• [Records to process]
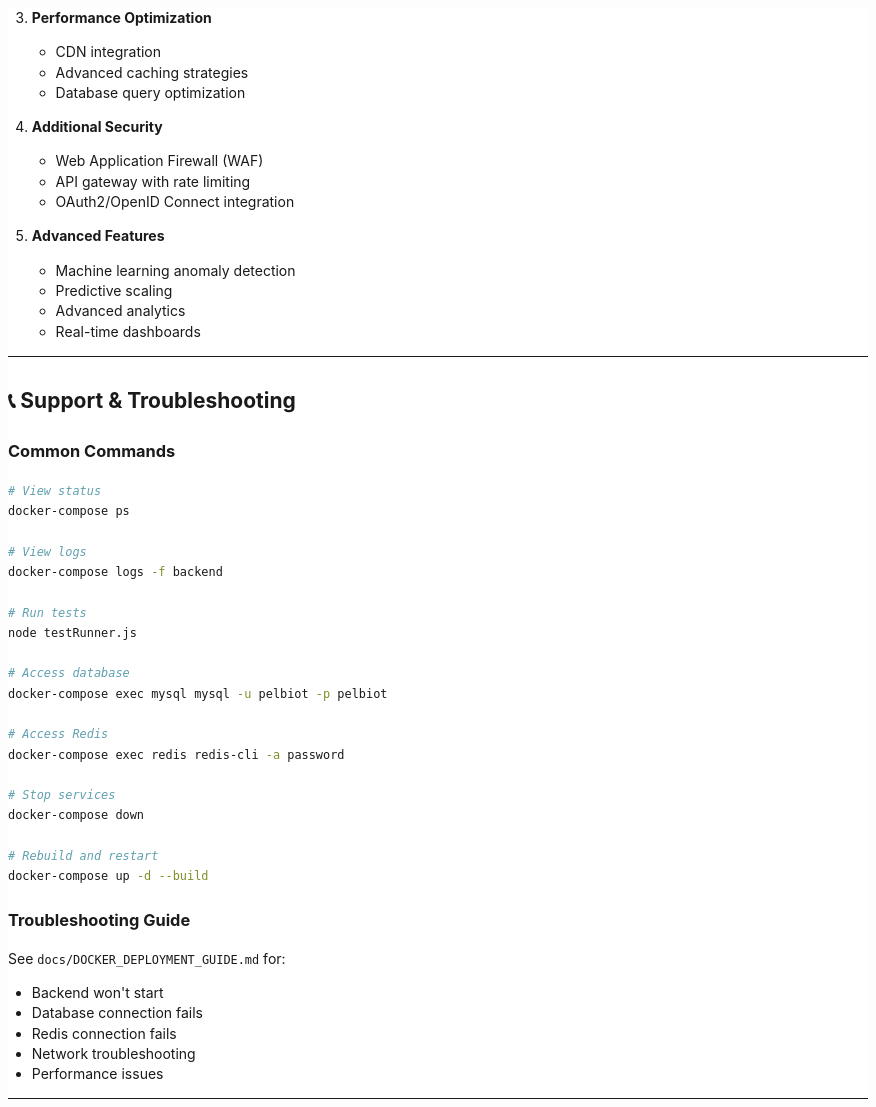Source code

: 3. **Performance Optimization**
   - CDN integration
   - Advanced caching strategies
   - Database query optimization

4. **Additional Security**
   - Web Application Firewall (WAF)
   - API gateway with rate limiting
   - OAuth2/OpenID Connect integration

5. **Advanced Features**
   - Machine learning anomaly detection
   - Predictive scaling
   - Advanced analytics
   - Real-time dashboards

---

## 📞 Support & Troubleshooting

### Common Commands

```bash
# View status
docker-compose ps

# View logs
docker-compose logs -f backend

# Run tests
node testRunner.js

# Access database
docker-compose exec mysql mysql -u pelbiot -p pelbiot

# Access Redis
docker-compose exec redis redis-cli -a password

# Stop services
docker-compose down

# Rebuild and restart
docker-compose up -d --build
```

### Troubleshooting Guide

See `docs/DOCKER_DEPLOYMENT_GUIDE.md` for:
- Backend won't start
- Database connection fails
- Redis connection fails
- Network troubleshooting
- Performance issues

---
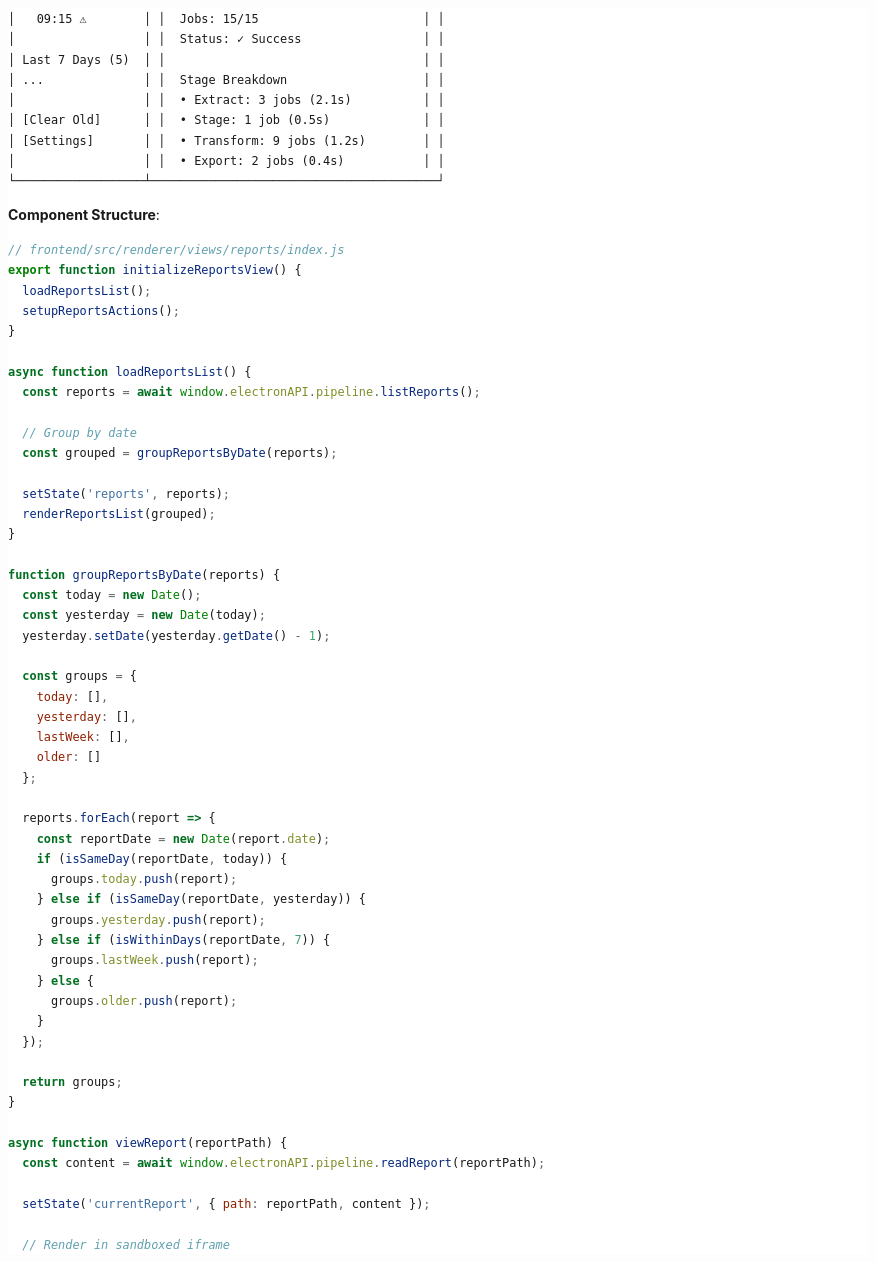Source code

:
 ```
│   09:15 ⚠        │ │  Jobs: 15/15                       │ │
│                  │ │  Status: ✓ Success                 │ │
│ Last 7 Days (5)  │ │                                    │ │
│ ...              │ │  Stage Breakdown                   │ │
│                  │ │  • Extract: 3 jobs (2.1s)          │ │
│ [Clear Old]      │ │  • Stage: 1 job (0.5s)             │ │
│ [Settings]       │ │  • Transform: 9 jobs (1.2s)        │ │
│                  │ │  • Export: 2 jobs (0.4s)           │ │
└──────────────────┴────────────────────────────────────────┘
```

**Component Structure**:

```javascript
// frontend/src/renderer/views/reports/index.js
export function initializeReportsView() {
  loadReportsList();
  setupReportsActions();
}

async function loadReportsList() {
  const reports = await window.electronAPI.pipeline.listReports();

  // Group by date
  const grouped = groupReportsByDate(reports);

  setState('reports', reports);
  renderReportsList(grouped);
}

function groupReportsByDate(reports) {
  const today = new Date();
  const yesterday = new Date(today);
  yesterday.setDate(yesterday.getDate() - 1);

  const groups = {
    today: [],
    yesterday: [],
    lastWeek: [],
    older: []
  };

  reports.forEach(report => {
    const reportDate = new Date(report.date);
    if (isSameDay(reportDate, today)) {
      groups.today.push(report);
    } else if (isSameDay(reportDate, yesterday)) {
      groups.yesterday.push(report);
    } else if (isWithinDays(reportDate, 7)) {
      groups.lastWeek.push(report);
    } else {
      groups.older.push(report);
    }
  });

  return groups;
}

async function viewReport(reportPath) {
  const content = await window.electronAPI.pipeline.readReport(reportPath);

  setState('currentReport', { path: reportPath, content });

  // Render in sandboxed iframe
```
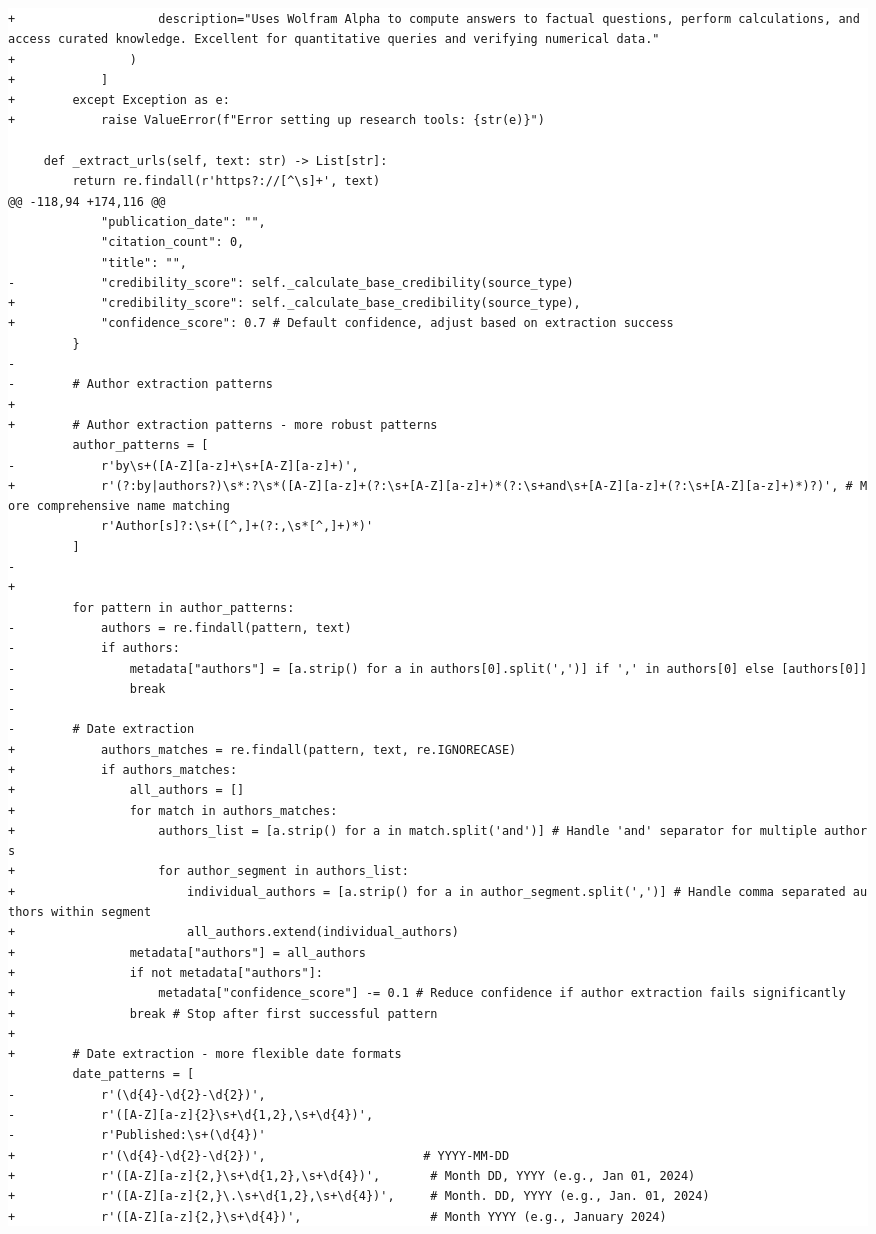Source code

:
 ```
+                    description="Uses Wolfram Alpha to compute answers to factual questions, perform calculations, and access curated knowledge. Excellent for quantitative queries and verifying numerical data."
+                )
+            ]
+        except Exception as e:
+            raise ValueError(f"Error setting up research tools: {str(e)}")
 
     def _extract_urls(self, text: str) -> List[str]:
         return re.findall(r'https?://[^\s]+', text)
@@ -118,94 +174,116 @@
             "publication_date": "",
             "citation_count": 0,
             "title": "",
-            "credibility_score": self._calculate_base_credibility(source_type)
+            "credibility_score": self._calculate_base_credibility(source_type),
+            "confidence_score": 0.7 # Default confidence, adjust based on extraction success
         }
-        
-        # Author extraction patterns
+
+        # Author extraction patterns - more robust patterns
         author_patterns = [
-            r'by\s+([A-Z][a-z]+\s+[A-Z][a-z]+)',
+            r'(?:by|authors?)\s*:?\s*([A-Z][a-z]+(?:\s+[A-Z][a-z]+)*(?:\s+and\s+[A-Z][a-z]+(?:\s+[A-Z][a-z]+)*)?)', # More comprehensive name matching
             r'Author[s]?:\s+([^,]+(?:,\s*[^,]+)*)'
         ]
-        
+
         for pattern in author_patterns:
-            authors = re.findall(pattern, text)
-            if authors:
-                metadata["authors"] = [a.strip() for a in authors[0].split(',')] if ',' in authors[0] else [authors[0]]
-                break
-                
-        # Date extraction
+            authors_matches = re.findall(pattern, text, re.IGNORECASE)
+            if authors_matches:
+                all_authors = []
+                for match in authors_matches:
+                    authors_list = [a.strip() for a in match.split('and')] # Handle 'and' separator for multiple authors
+                    for author_segment in authors_list:
+                        individual_authors = [a.strip() for a in author_segment.split(',')] # Handle comma separated authors within segment
+                        all_authors.extend(individual_authors)
+                metadata["authors"] = all_authors
+                if not metadata["authors"]:
+                    metadata["confidence_score"] -= 0.1 # Reduce confidence if author extraction fails significantly
+                break # Stop after first successful pattern
+
+        # Date extraction - more flexible date formats
         date_patterns = [
-            r'(\d{4}-\d{2}-\d{2})',
-            r'([A-Z][a-z]{2}\s+\d{1,2},\s+\d{4})',
-            r'Published:\s+(\d{4})'
+            r'(\d{4}-\d{2}-\d{2})',                      # YYYY-MM-DD
+            r'([A-Z][a-z]{2,}\s+\d{1,2},\s+\d{4})',       # Month DD, YYYY (e.g., Jan 01, 2024)
+            r'([A-Z][a-z]{2,}\.\s+\d{1,2},\s+\d{4})',     # Month. DD, YYYY (e.g., Jan. 01, 2024)
+            r'([A-Z][a-z]{2,}\s+\d{4})',                  # Month YYYY (e.g., January 2024)
```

• [About this task] Please give a count of the lines in the records where the word "self" occurs, with nothing besides it.

• [Exercise result] 3